L’assemblée générale de la Fédération des femmes du milieu maritime (2FM), qui s’est tenue le samedi 28 novembre à Ciboure (Pyrénées Atlantiques), a été l’occasion pour ses adhérentes de donner leurs réponses au Livre vert de la Commission européenne. Cela commence par un constat amer. L’absence du mot "femme", dans ce document préalable à la révision de la politique commune des pêches, programmée pour 2012.
Malgré une directive européenne de décembre 1986 qui instaure l’égalité de traitement entre hommes et femmes qui exercent une activité indépendante, "le statut de conjointes/partenaires collatoratrices n’est toujours pas reconnu, regrettent-elles. Nous demandons à la Commission de veiller à l’application de cette directive".
Opposées à la "privatisation de la mer", les femmes de la 2FM redoutent que la mise en place des quotas individuels transférables ait un effet négatif sur l’emploi dans les communautés de pêche. Elles s’inquiètent par ailleurs des problèmes de propriété de ces droits de pêche, s’ils sont mis en place, dans le cas d’un décès ou d’un divorce.
Si le quota est alloué au pêcheur ou au bateau, dont peu d’entre elles sont copropriétaires, ces femmes craignent de ne pouvoir faire valoir leur droit dessus. Ce type d’affaires ayant déjà été porté devant les tribunaux islandais, dont le pays pratique les quotas individuels, "nous demandons à l’Union européenne de définir un cadre législatif qui réponde à ce problème", indique la Fédération.
Harmoniser les droits des marins - La sécurité alimentaire est aussi l’une de leurs préoccupations. Elles préconisent pour cela un moratoire sur les espèces modifiées cultivées sur les littoraux européens et la mise en place d’une norme environnementale commune à l’Europe pour les fermes à poissons. Afin de limiter les importations de produits de la mer, elles souhaitent rendre obligatoire, "jusque dans les restaurants", un étiquetage où figure le bilan carbone du produit consommé.
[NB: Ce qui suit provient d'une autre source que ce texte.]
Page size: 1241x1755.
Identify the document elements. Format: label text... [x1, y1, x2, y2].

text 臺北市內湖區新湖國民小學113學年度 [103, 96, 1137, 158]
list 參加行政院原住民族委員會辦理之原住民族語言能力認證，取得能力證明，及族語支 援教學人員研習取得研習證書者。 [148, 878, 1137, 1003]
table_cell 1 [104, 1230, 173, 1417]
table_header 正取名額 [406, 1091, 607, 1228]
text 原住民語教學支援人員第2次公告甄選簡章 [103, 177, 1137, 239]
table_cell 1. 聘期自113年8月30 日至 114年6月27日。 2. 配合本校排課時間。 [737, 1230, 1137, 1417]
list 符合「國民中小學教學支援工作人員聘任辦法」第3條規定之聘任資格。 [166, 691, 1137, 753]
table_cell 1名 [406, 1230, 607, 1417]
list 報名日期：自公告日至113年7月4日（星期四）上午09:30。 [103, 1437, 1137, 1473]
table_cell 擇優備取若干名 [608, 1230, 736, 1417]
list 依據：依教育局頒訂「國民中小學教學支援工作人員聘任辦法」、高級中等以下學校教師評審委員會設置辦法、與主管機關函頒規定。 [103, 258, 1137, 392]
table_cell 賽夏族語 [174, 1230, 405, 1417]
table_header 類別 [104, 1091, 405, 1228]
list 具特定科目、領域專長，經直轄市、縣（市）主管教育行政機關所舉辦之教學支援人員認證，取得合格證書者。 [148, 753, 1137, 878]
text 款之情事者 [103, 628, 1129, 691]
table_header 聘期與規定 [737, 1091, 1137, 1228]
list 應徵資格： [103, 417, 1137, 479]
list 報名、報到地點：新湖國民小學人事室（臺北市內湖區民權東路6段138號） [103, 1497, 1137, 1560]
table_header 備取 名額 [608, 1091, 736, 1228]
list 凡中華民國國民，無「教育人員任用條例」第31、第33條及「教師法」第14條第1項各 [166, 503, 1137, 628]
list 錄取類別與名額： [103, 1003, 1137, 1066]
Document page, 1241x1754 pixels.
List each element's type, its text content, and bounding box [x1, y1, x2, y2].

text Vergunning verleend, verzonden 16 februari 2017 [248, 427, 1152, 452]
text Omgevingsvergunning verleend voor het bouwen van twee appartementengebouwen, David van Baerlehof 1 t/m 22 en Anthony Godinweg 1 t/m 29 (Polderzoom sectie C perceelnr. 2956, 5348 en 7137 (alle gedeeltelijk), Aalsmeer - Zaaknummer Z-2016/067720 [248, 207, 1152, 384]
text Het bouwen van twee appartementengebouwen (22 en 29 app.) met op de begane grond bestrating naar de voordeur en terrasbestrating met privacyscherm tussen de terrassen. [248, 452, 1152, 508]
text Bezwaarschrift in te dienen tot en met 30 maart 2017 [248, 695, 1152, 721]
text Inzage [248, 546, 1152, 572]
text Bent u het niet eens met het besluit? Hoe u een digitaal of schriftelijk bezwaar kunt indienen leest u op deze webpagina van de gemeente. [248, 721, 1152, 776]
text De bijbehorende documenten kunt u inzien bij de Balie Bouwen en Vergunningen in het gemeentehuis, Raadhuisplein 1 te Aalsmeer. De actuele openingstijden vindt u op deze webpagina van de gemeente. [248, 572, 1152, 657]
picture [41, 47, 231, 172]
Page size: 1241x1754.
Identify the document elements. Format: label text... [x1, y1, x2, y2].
Enfin, concernant le volet social qu’elles jugent survolé dans le Livre vert, leur souhait est que la législation des droits des marins en Europe soit harmonisée. "Tous les marins pêcheurs doivent pouvoir bénéficier d’un contrat de travail, des assurances sociales et d’un salaire minimum".
Hormis ce travail sur le Livre vert, les adhérentes de la 2FM prévoient de modifier les statuts de la fédération au début de l’année 2010. L’objectif est de faire entrer plus de métiers en lien avec la mer et ainsi bénéficier de plus de relais sur le littoral.